Ethylene plays important roles in various aspects of the plant life cycle, including growth, development, and response/adaptation to adverse environmental conditions. An increasing variety of stress stimuli that induce ethylene production, such as pathogen infection, wounding, ozone, UV irradiation, drought, high osmolarity, ozone, and oxidative stresses, have been shown to rapidly activate SIPK in tobacco and SIPK orthologs in other plant species (Mizoguchi et al., 1997; Tena et al., 2001; Zhang and Klessig, 2001). However, the causal relation between SIPK activation and ethylene production has not been reported previously. Here, we provide gain-of-function evidence for the involvement of this specific MAPK cascade in the regulation of ethylene biosynthesis in plants under stress.

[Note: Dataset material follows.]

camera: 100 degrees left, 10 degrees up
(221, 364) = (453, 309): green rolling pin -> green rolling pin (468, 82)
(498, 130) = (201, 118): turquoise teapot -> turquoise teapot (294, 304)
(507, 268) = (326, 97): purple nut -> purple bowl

Our conclusion that SIPK is the downstream target of NtMEK2DD in mediating ethylene induction in NtMEK2DD transgenic plants is based on the following evidence. First, the chance for NtMEK2DD to act on substrate(s) other than MAPKs is very slight. To date, there is no evidence that a MAPKK can function through a non-MAPK. This is related to the unique dual specificity of MAPKKs (i.e., they phosphorylate both Thr and Tyr in the TXY motif), which limits their substrates to MAPKs. Second, among all of the MAPKs that we tested, only SIPK and WIPK can be phosphorylated and activated by NtMEK2DD both in vitro and in vivo (Yang et al., 2001). Similar specificity was observed with their Arabidopsis orthologs. AtMEK4 and AtMEK5, the orthologs of NtMEK2, can act only on AtMPK6 and AtMPK3, the orthologs of SIPK and WIPK, respectively, among all of the MAPKs tested (Asai et al., 2002; Ren et al., 2002). Third, the activation of WIPK by NtMEK2DD occurred after ethylene induction (Figure 2), excluding its involvement in the initial phase of ethylene induction in NtMEK2DD plants. Very recently, we found that in an atmpk6 knockout background, NtMEK2DD-induced ethylene production was greatly compromised (our unpublished data).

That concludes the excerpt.